Determine how many of the lines below contain the string "nearest", treating uppercase and lowercase letters as distinct, and give only that number.

■ Dataset:
■ ■ ■ ■ ■

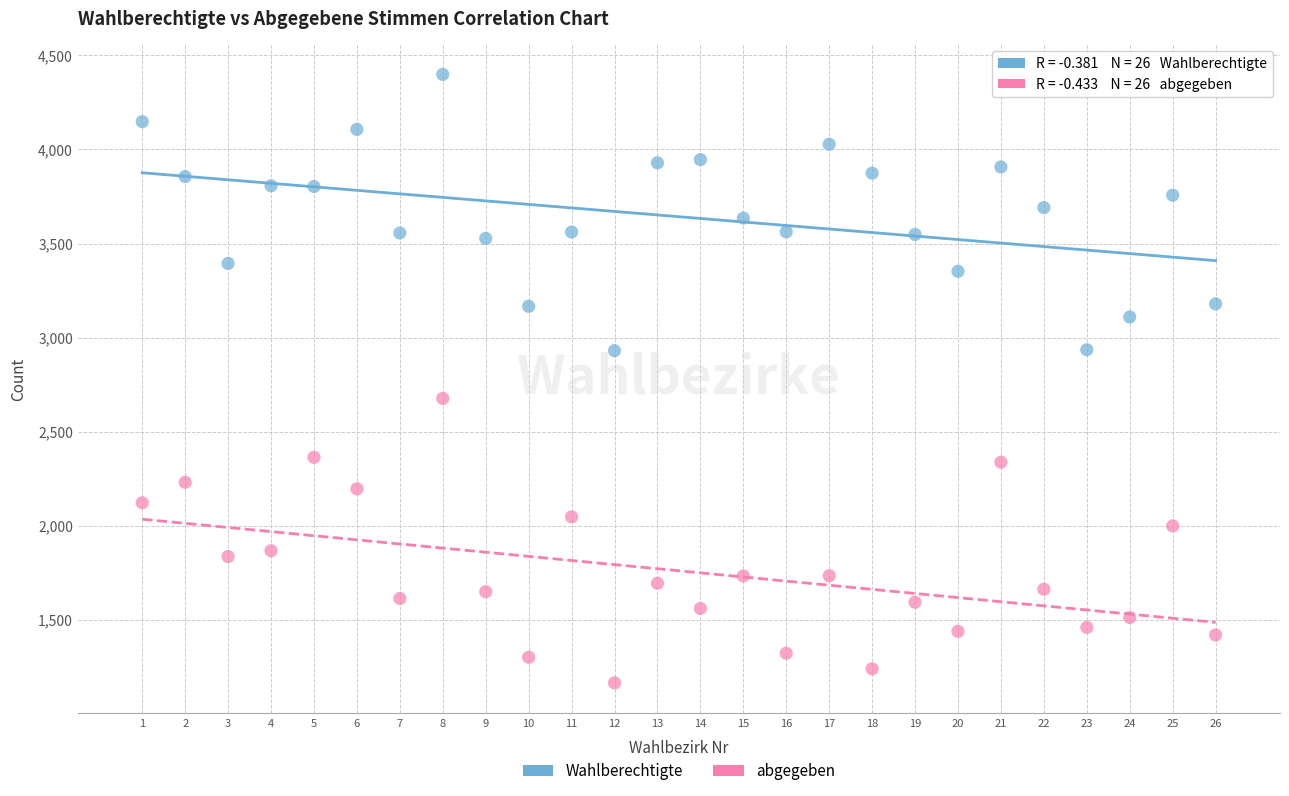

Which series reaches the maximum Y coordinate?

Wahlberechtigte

■ ■ ■ ■ ■

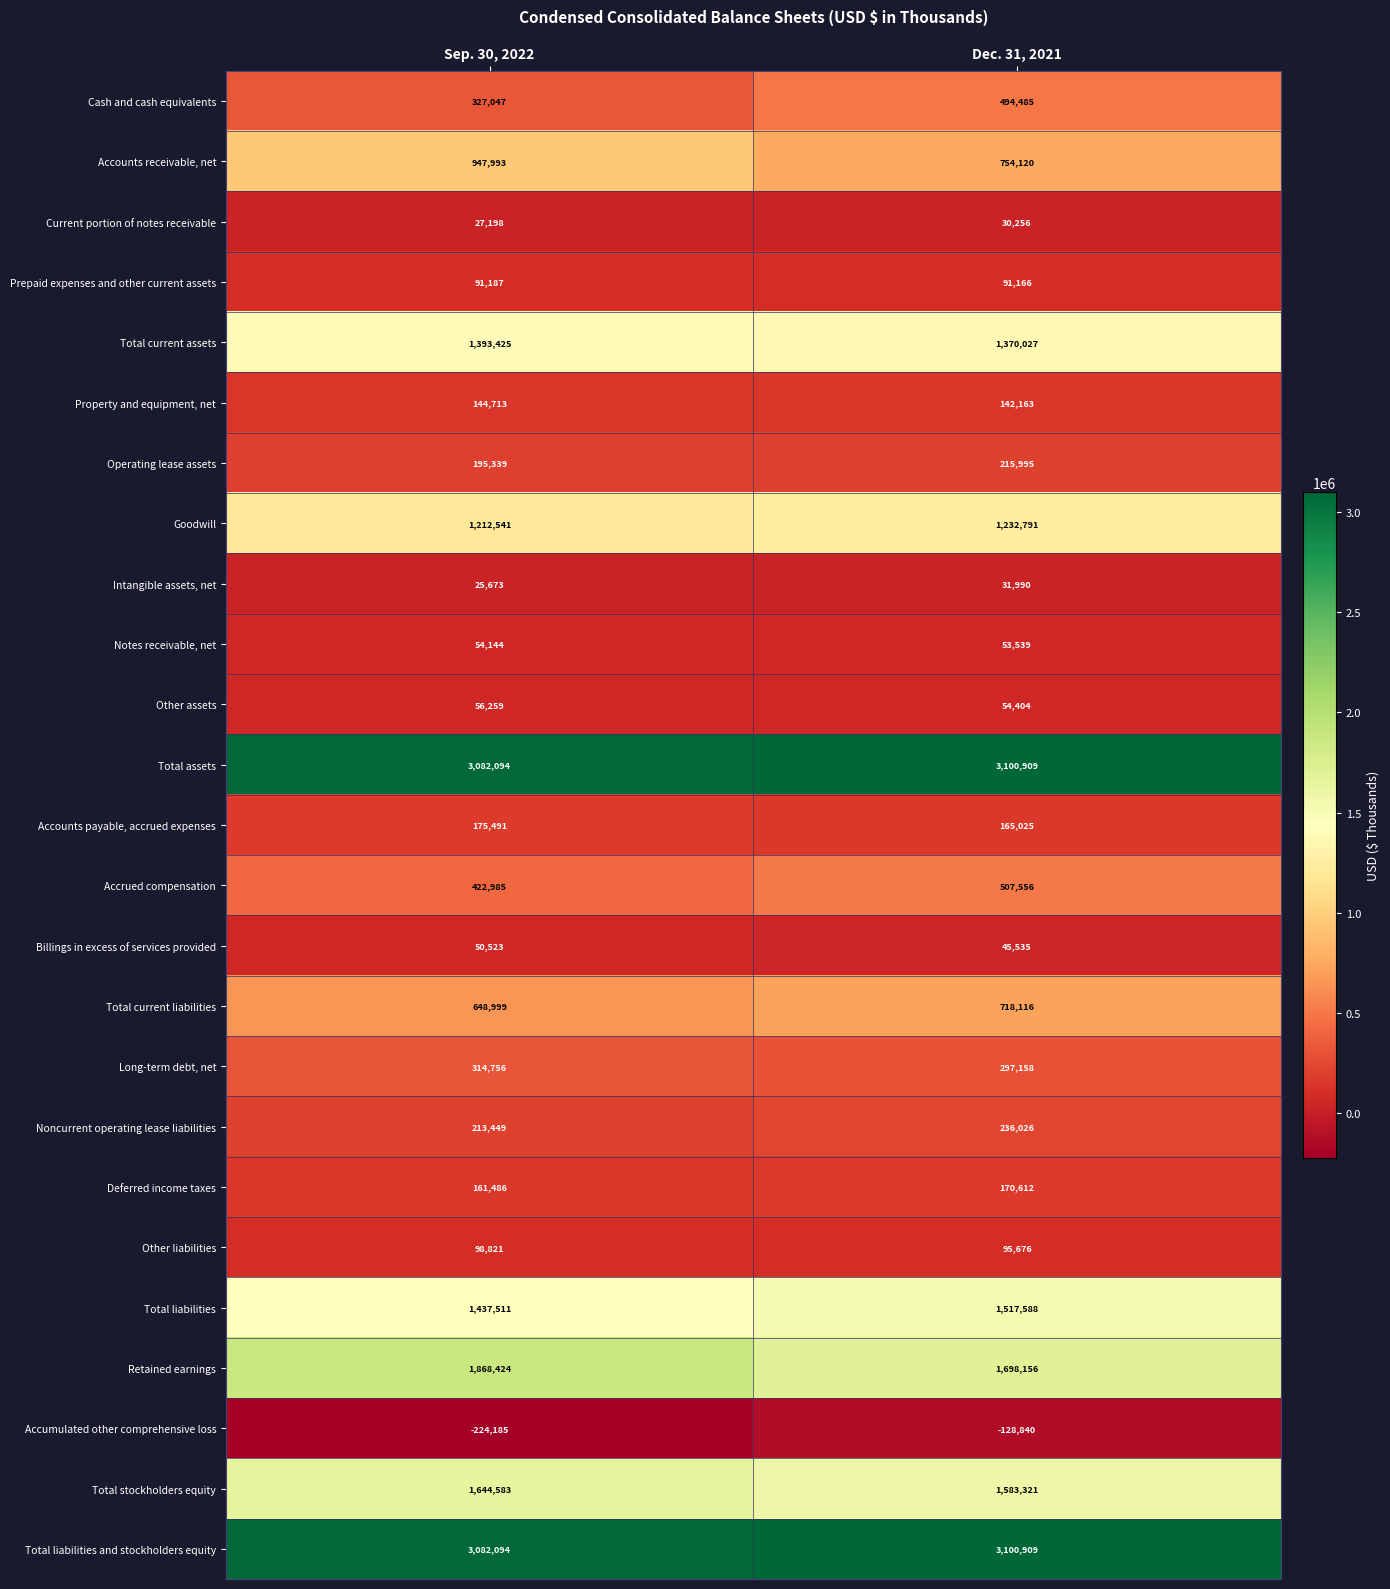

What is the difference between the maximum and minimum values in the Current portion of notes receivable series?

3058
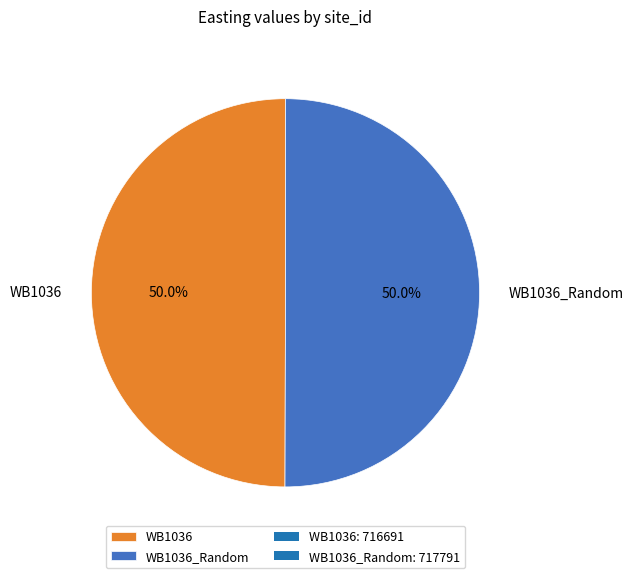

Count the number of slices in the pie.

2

■ ■ ■ ■ ■

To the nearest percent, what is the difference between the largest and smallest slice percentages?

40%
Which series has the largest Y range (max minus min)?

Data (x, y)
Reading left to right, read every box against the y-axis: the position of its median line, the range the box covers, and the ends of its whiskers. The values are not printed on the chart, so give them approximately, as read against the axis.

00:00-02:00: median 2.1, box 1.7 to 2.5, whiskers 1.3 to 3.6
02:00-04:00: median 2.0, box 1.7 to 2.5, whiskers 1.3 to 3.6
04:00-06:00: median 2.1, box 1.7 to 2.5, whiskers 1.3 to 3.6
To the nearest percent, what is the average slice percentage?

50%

■ ■ ■ ■ ■

■ Reply:
2